### WORK ORDER
Go through the entries below and return every line that contains "reklamę".
--- SUPPLIED MATERIAL ---
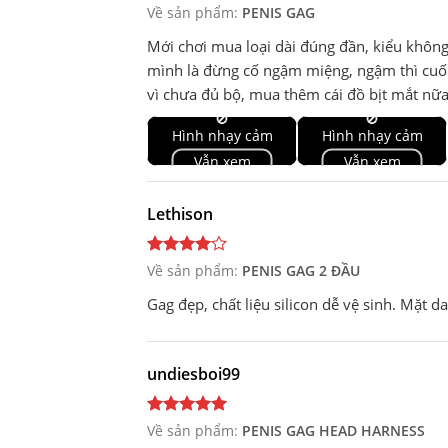
Về sản phẩm:
PENIS GAG
Mới chơi mua loại dài đúng đần, kiểu không
mình là đừng cố ngậm miệng, ngậm thì cuống
vì chưa đủ bộ, mua thêm cái đồ bịt mắt nữ
🚫
🚫
Hình nhạy cảm
Hình nhạy cảm
Vẫn xem
Vẫn xem
Lethison
Về sản phẩm:
PENIS GAG 2 ĐẦU
Gag đẹp, chất liệu silicon dễ vệ sinh. Mặt 
undiesboi99
Về sản phẩm:
PENIS GAG HEAD HARNESS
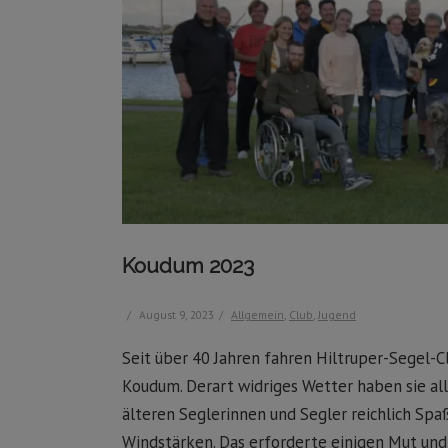
Koudum 2023
/
August 9, 2023
/
Allgemein
,
Club
,
Jugend
Seit über 40 Jahren fahren Hiltruper-Segel-C
Koudum. Derart widriges Wetter haben sie all
älteren Seglerinnen und Segler reichlich Spa
Windstärken. Das erforderte einigen Mut und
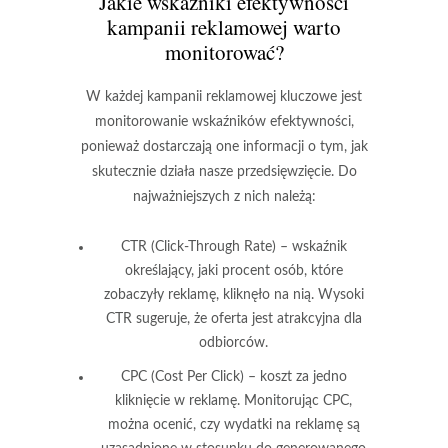
Jakie wskaźniki efektywności
kampanii reklamowej warto
monitorować?
W każdej kampanii reklamowej kluczowe jest
monitorowanie wskaźników efektywności,
ponieważ dostarczają one informacji o tym, jak
skutecznie działa nasze przedsięwzięcie. Do
najważniejszych z nich należą:
CTR
(Click-Through Rate) – wskaźnik
określający, jaki procent osób, które
zobaczyły reklamę, kliknęło na nią. Wysoki
CTR sugeruje, że oferta jest atrakcyjna dla
odbiorców.
CPC
(Cost Per Click) – koszt za jedno
kliknięcie w reklamę. Monitorując CPC,
można ocenić, czy wydatki na reklamę są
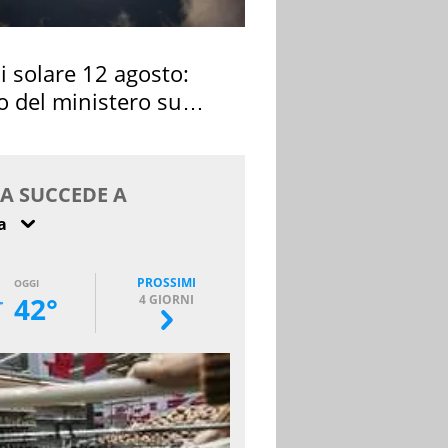
si solare 12 agosto:
o del ministero su
 osservarla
---
### RESULT
zobaczyły reklamę, kliknęło na nią. Wysoki
kliknięcie w reklamę. Monitorując CPC,
można ocenić, czy wydatki na reklamę są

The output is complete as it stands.